Here’s something to liven up your weekend: a video of the Raspberry Pi running Quake 3. We’re still working on ironing a few kinks out (specifically, there seems to be a library issue which means our framerate, while good, isn’t quite as spectacular as we know it can be; we’re working on it as I post this) – but this is what test boards are for, and we’re making great progress getting the boards running smoothly.

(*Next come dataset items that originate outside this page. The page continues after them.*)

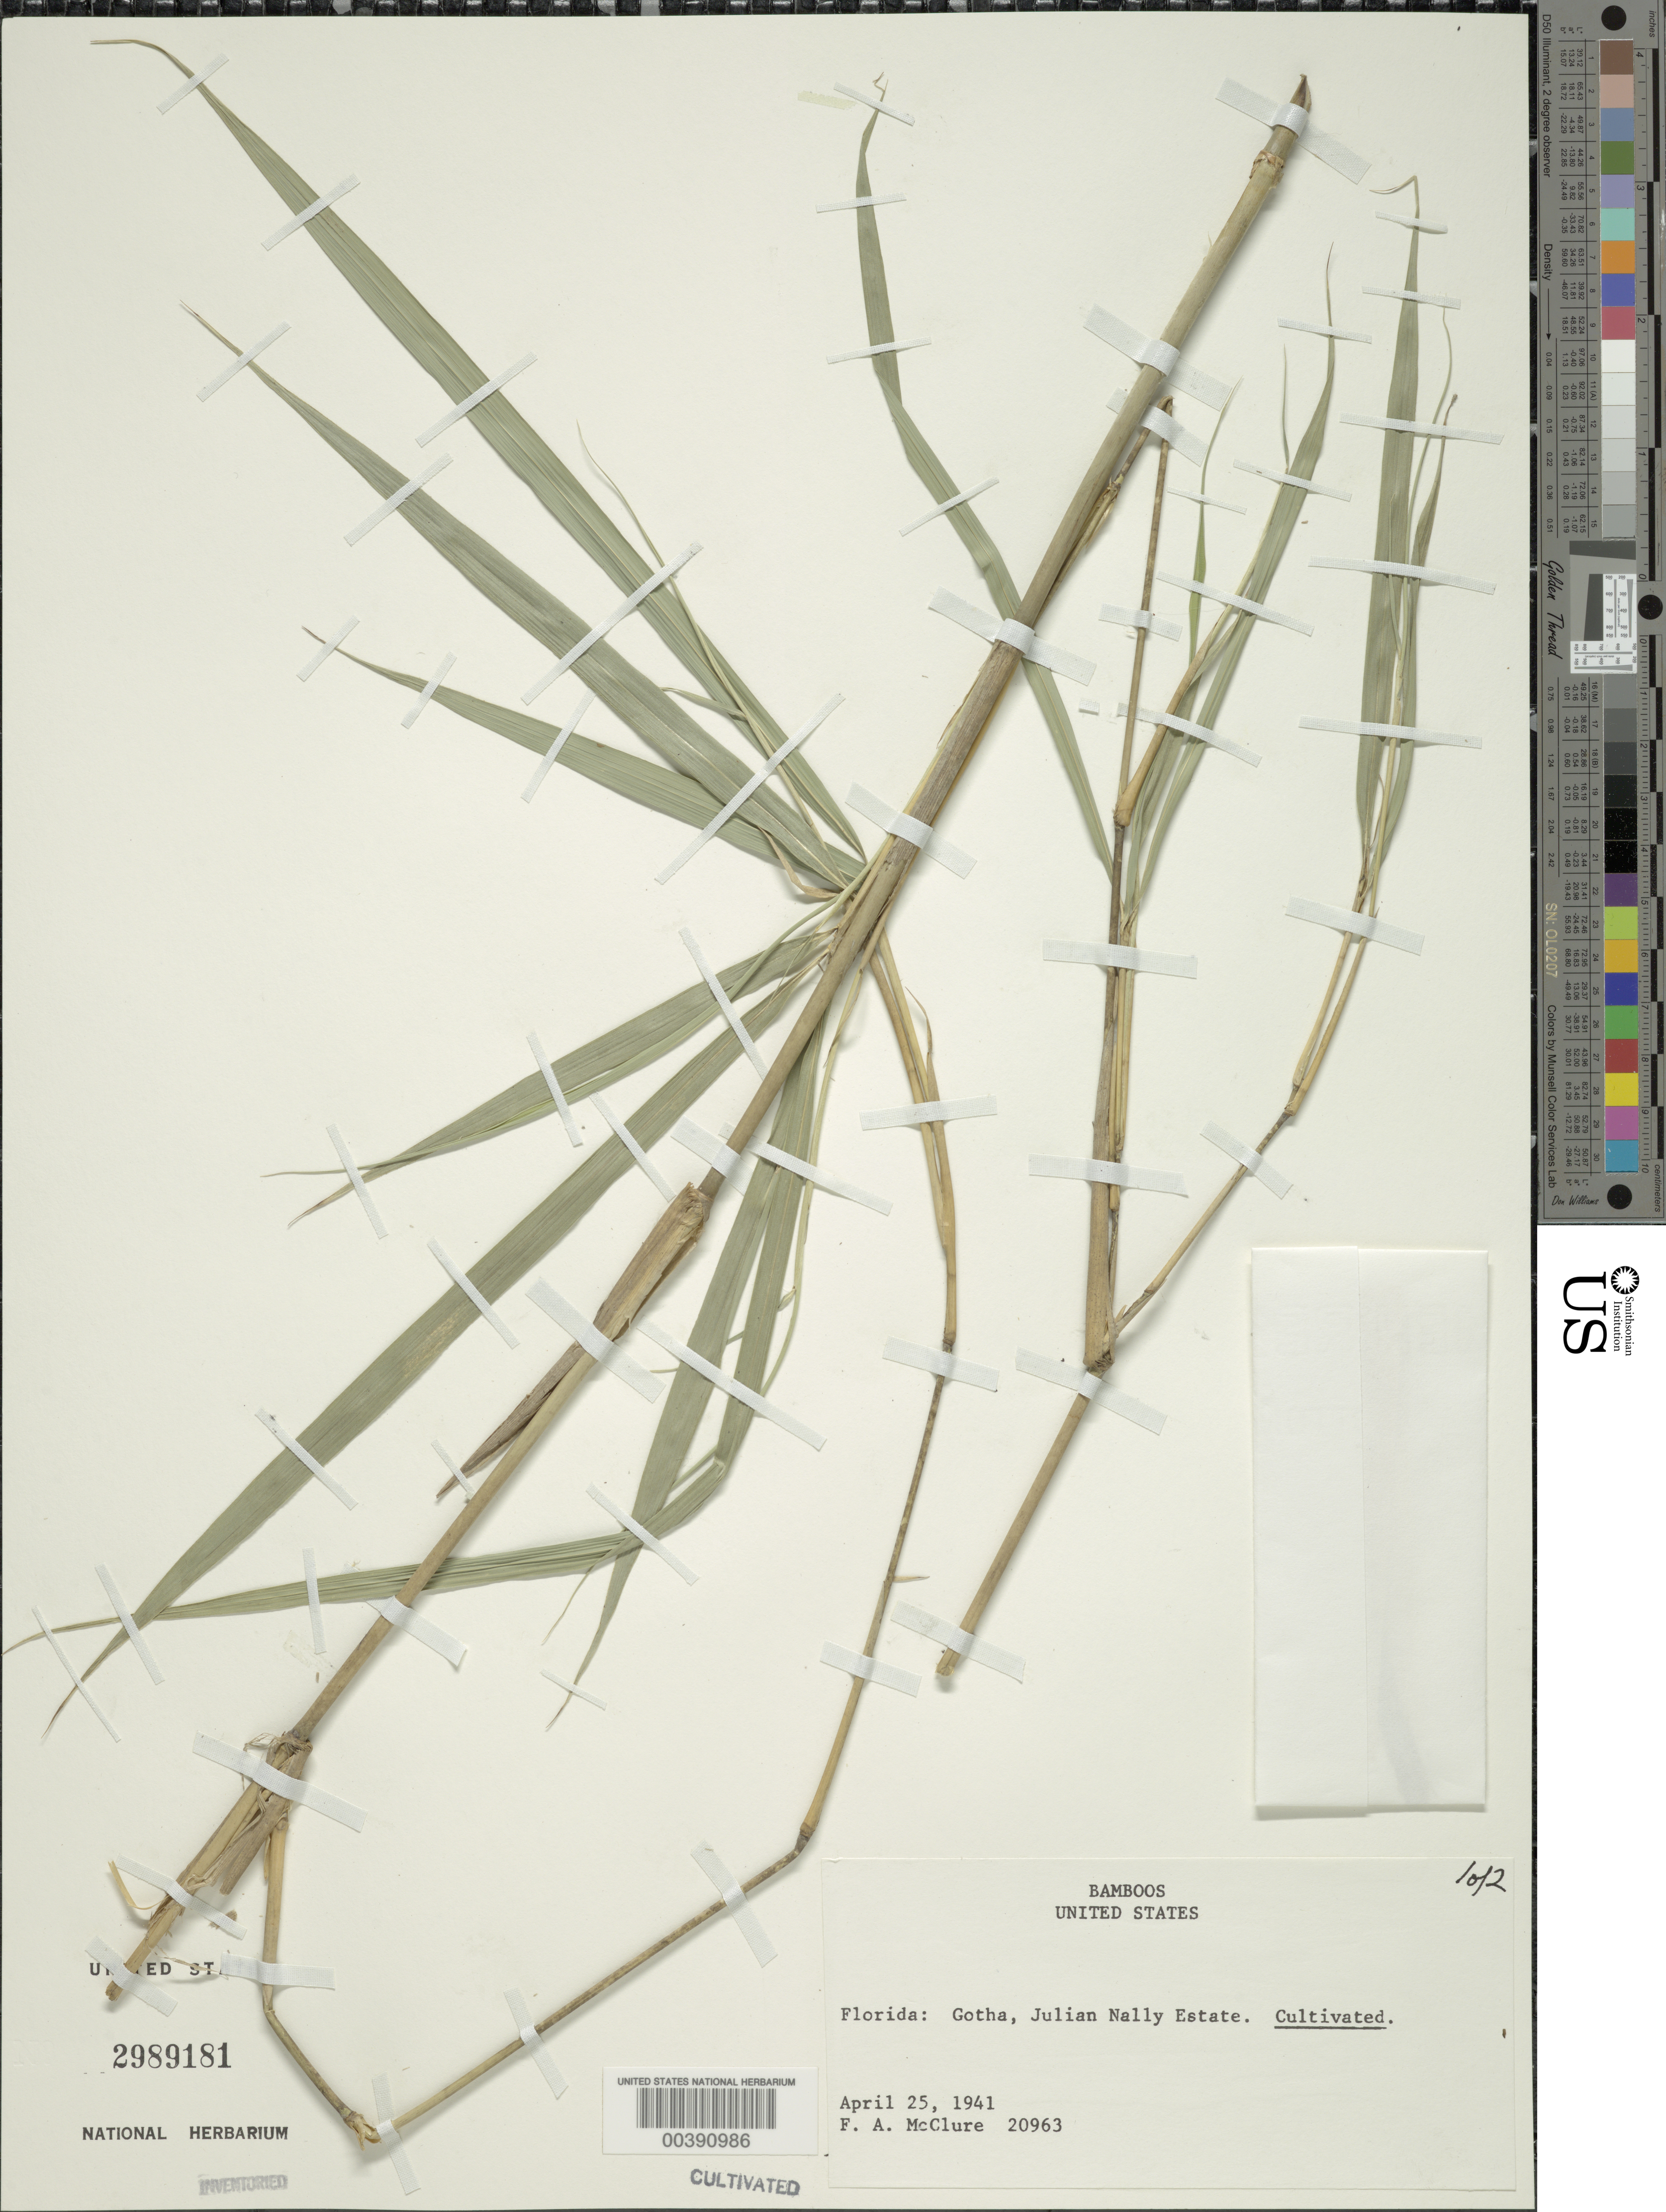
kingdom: Plantae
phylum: Tracheophyta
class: Liliopsida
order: Poales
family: Poaceae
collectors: F. A. McClure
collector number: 20963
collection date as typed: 25 Apr 1941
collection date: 1941-04-25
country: United States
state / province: Florida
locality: Gotha, Julian Nally Estate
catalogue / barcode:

I know some of our forum members are interested in building custom cases for your own Raspberry Pis, and have been asking about the heat that the board generates when it’s working hard. We feel you should be fine with the sort of thermoplastic cases that some of you are hoping to make using 3d printers: the chip doing all the work in this clip was still under body temperature after I’d filmed this demo four times, and feels surprisingly cool to the touch. This is also, of course, great news for power consumption. I hope that some of you can come to one of the conferences we’ll be participating in over the next few months (details will appear here on the blog and on the forums later when we’re confirmed) and have a look for yourselves.
Obviously, the Raspberry Pi isn’t intended as a gaming platform, but it’s very satisfying to let the Broadcom BCM2835 application processor off the leash (yes, I’m allowed to give you the part number now) and see what it can do in this sphere nonetheless. As Eben notes in the clip above, we’re hoping to show you a video of a bunch of us playing Q3 Deathmatch on some networked Raspberry Pis in a few weeks’ time – just because we can.